- What is expected -
"use a 1:1 mix" appears in one line of the records below. Output that line and each one after it, exactly, through the last line.

Page-level text extractions
[Start of Attachment]

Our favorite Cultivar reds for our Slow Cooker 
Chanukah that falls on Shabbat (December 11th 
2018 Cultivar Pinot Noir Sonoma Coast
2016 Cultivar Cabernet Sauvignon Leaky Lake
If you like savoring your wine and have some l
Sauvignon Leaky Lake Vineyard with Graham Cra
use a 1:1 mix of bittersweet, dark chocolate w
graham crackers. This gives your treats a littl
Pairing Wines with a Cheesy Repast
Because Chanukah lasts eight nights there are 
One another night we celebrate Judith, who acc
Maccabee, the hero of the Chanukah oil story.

[End of Attachment]

- Output below -
use a 1:1 mix of bittersweet, dark chocolate w
graham crackers. This gives your treats a littl
Pairing Wines with a Cheesy Repast
Because Chanukah lasts eight nights there are 
One another night we celebrate Judith, who acc
Maccabee, the hero of the Chanukah oil story.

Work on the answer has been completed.